Au départ de Roissy, les aéronefs de dernières générations sont équipés pour pouvoir prendre plus rapidement de l'altitude avec moins de poussée.
Les volumes de protection environnementale (VPE) associés aux procédures fixent les marges de tolérance qu’ont les pilotes par rapport à la trajectoire nominale pour les premiers kilomètres après le décollage. Dès l’extrémité de ces VPE, les pilotes doivent respecter les consignes des contrôleurs aériens, mais ils peuvent prendre la route la plus courte. Le VPE pourrait être prolongé pour encadrer les conditions de réalisation du virage sur le plan horizontal (territoires survolés) et sur le plan vertical (altitude de survol).

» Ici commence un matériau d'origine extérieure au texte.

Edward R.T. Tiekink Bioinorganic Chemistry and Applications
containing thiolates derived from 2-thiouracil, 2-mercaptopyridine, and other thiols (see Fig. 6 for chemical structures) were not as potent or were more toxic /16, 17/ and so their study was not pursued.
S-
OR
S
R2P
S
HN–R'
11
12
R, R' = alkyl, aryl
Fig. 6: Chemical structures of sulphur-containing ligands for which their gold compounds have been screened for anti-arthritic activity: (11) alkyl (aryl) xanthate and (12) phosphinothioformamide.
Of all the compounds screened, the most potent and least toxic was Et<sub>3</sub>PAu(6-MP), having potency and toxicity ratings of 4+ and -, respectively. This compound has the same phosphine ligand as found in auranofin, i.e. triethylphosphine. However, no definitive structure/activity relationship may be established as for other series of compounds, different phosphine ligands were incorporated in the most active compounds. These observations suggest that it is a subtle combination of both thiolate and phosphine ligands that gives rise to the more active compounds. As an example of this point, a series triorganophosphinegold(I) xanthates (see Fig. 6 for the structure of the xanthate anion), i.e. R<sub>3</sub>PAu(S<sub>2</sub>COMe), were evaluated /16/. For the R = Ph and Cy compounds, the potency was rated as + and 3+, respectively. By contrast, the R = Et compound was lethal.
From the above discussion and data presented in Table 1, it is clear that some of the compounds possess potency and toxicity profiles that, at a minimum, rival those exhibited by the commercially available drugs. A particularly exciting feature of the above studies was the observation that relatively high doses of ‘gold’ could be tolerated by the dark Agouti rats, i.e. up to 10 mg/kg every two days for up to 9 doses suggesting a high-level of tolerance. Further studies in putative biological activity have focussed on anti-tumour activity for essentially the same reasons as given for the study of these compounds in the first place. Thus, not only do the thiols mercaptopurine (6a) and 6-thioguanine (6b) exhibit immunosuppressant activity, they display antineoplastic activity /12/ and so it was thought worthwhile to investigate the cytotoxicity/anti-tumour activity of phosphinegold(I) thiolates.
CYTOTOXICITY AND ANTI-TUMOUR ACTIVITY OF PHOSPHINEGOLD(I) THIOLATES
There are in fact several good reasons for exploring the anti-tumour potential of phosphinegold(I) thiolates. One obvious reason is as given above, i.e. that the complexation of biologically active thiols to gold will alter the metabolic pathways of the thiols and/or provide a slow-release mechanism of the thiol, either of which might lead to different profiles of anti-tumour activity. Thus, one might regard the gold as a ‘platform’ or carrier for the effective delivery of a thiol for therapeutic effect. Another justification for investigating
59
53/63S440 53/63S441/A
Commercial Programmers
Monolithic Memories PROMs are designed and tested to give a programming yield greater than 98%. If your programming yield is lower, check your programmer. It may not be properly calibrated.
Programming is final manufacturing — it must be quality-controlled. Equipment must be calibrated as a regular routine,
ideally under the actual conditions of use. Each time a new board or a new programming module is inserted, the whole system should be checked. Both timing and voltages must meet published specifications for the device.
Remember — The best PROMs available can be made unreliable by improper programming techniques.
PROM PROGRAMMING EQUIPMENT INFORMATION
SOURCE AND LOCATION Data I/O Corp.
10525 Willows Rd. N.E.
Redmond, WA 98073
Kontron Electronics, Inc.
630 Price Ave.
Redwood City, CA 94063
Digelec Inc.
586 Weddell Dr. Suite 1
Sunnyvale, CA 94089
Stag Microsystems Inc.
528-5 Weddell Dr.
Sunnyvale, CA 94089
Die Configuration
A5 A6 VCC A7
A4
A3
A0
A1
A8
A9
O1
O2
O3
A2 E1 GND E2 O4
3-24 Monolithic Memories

Le climat est certes une priorité planétaire, mais la lutte contre le réchauffement climatique ne doit pas être menée au détriment de la santé des populations impactées par les activités aéroportuaires.
Qu'est-ce que L'ACNUSA ?
L’Autorité de contrôle des nuisances aéroportuaires a été créée en 1999 par l’État pour contrôler l’ensemble des dispositifs de lutte contre les nuisances générées par le transport aérien et le secteur aéroportuaire. Elle émet régulièrement des recommandations sur toute question relative à des nuisances environnementales sur et autour des aéroports. La balle est alors dans le camp du gouvernement et du ministre chargé des Transports, en l’occurrence d’Elisabeth Borne et de Clément Beaune. Par ailleurs, l’ACNUSA, autorité administrative indépendante, dispose d’un pouvoir de sanction à l’encontre des compagnies aériennes.